The sovereign debt crisis has not only hit Greece, but has had a negative influence on the overall economic situation in Europe, and this will influence China's exports as a whole, Yao Jian, spokesman for MOFCOM, said at a news conference in Beijing.

The European Union (EU) is China's largest trading partner. The bilateral trade between China and EU rose 34.6 percent over last year to $137.77 billion, accounting for 16 percent of China's total trade, according to the General Administration of Customs (GAC).

While stating his belief that rescue loans worth 750 billion euros ($924.79 billion) offered by the EU and International Monetary Fund will revive the eurozone economy, Yao noted that due to the crisis, financial markets are seeing frequent fluctuations, dealing a blow to market confidence and delaying the global economic recovery. This means continued sluggish demand.

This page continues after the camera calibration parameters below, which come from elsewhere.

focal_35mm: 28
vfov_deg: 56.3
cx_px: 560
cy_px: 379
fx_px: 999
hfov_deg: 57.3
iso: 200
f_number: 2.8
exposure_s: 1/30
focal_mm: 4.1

The debt crisis also affects the stability of the euro, which has dropped heavily against the yuan.

The euro plunged to as low as $1.2234 Monday in Tokyo morning trade, the lowest since April 2006. The yuan, that remains pegged to the dollar, Monday reached a high of 8.3666 against the euro, hitting a new seven-year high. The yuan has appreciated more than 14 percent against the euro this year.

The weakening euro is dampening investors' confidence in the eurozone and adds more uncertainty to Chinese exports to the EU, said Yan Jin, an economist with Standard Chartered Bank (China).

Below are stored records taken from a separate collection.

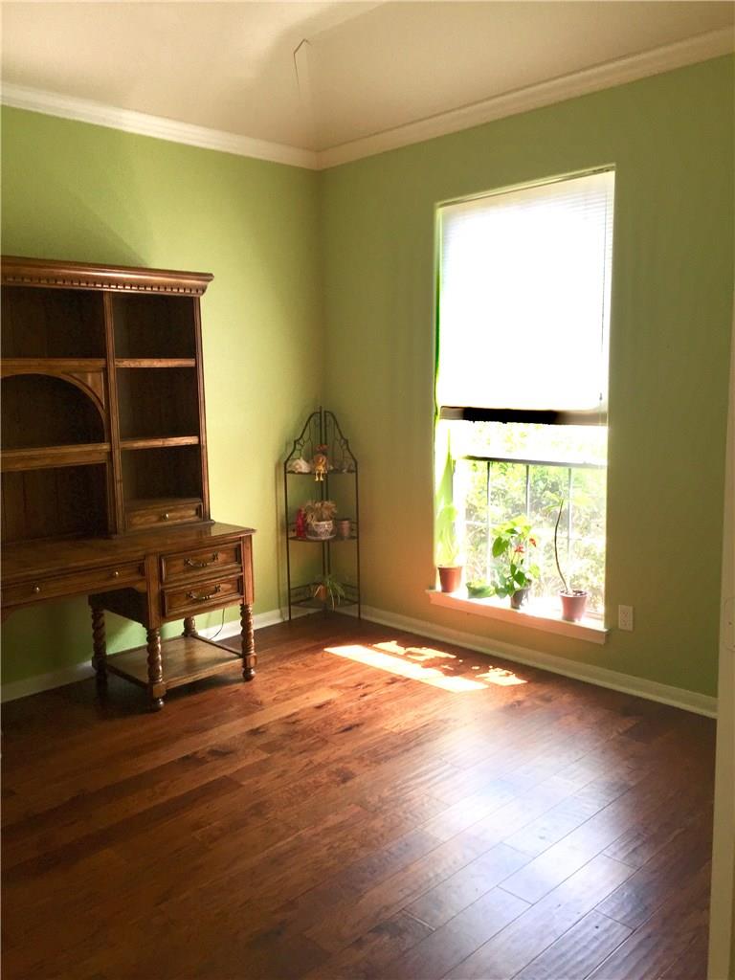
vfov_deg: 61.7
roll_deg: +1.5
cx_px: 368
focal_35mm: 29
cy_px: 490
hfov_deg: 48.2
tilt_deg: -7.3
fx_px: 821
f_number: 2.2
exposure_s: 1/60
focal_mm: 4.15
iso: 40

Trade surplus would substantially shrink this year, compared to the past two years, and international balance of payments will improve, Yan reiterated.

Many economists estimated the trade surplus for the whole year to be around $100 billion, compared to $196.07 billion in 2009 and $295.46 billion in 2008.

The yuan exchange rate policy won't change any time soon given the current economic situation, Yan said.

"The government is expected to send a clear message on currency policy change before the G20," she added. The G20 is to meet Canada in June.